▸ RECORDED DATA:

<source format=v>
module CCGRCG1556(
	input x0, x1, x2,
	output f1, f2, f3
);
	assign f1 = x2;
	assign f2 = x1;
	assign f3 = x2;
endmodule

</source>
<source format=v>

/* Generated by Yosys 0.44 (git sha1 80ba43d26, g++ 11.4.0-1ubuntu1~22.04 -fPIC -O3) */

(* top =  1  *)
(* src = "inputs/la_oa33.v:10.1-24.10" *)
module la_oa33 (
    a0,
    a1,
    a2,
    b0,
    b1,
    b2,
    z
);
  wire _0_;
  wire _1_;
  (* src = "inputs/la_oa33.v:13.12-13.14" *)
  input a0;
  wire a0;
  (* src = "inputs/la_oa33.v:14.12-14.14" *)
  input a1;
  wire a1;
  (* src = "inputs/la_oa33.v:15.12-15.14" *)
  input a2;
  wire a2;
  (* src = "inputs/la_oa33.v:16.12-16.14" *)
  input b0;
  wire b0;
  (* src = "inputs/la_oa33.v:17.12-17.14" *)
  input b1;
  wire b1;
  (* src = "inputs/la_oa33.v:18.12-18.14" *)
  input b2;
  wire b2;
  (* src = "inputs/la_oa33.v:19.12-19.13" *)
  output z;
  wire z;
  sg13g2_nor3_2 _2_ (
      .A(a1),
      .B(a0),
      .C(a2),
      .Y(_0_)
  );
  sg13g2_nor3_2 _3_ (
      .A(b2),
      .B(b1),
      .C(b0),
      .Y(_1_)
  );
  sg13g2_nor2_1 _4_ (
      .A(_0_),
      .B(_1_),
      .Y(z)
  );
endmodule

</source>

---

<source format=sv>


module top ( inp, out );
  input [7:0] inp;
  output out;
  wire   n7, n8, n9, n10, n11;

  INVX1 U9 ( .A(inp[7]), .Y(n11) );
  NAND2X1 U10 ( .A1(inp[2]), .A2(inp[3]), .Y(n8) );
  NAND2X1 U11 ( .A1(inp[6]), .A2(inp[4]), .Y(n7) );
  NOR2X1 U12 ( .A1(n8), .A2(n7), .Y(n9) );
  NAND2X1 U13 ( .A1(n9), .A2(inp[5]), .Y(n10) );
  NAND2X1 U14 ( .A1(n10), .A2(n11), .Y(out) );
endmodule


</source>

* * *

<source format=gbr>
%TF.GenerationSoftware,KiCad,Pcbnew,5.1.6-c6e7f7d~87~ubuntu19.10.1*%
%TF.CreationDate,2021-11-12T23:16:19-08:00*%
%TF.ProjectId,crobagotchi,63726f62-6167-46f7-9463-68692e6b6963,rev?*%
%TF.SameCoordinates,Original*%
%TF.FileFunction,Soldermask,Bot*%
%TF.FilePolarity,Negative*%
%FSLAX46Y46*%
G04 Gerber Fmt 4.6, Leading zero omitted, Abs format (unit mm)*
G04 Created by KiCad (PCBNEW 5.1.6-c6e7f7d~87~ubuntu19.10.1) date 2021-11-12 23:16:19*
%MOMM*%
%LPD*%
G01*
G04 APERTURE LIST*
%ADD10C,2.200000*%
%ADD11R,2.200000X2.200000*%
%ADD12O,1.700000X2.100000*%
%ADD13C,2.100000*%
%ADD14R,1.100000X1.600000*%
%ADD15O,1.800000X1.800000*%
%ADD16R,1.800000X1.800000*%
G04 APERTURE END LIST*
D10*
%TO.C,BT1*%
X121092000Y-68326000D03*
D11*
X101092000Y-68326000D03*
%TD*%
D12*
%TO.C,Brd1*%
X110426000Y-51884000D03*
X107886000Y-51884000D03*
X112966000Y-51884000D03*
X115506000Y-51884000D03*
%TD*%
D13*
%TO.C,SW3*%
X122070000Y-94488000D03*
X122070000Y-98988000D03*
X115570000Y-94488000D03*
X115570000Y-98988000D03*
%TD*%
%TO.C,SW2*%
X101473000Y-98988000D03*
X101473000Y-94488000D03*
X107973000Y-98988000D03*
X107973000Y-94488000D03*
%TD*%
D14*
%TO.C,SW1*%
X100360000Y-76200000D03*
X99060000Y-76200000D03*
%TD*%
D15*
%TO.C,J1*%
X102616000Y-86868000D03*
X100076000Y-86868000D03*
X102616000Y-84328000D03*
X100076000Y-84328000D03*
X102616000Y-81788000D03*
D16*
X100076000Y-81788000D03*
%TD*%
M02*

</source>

▸ WHAT YOU ARE ASKED TO DO:
Report every line of the preceding listing where the string "format" occurs.

▸ WRITTEN REPLY:
<source format=v>
<source format=v>
<source format=sv>
<source format=gbr>
G04 Gerber Fmt 4.6, Leading zero omitted, Abs format (unit mm)*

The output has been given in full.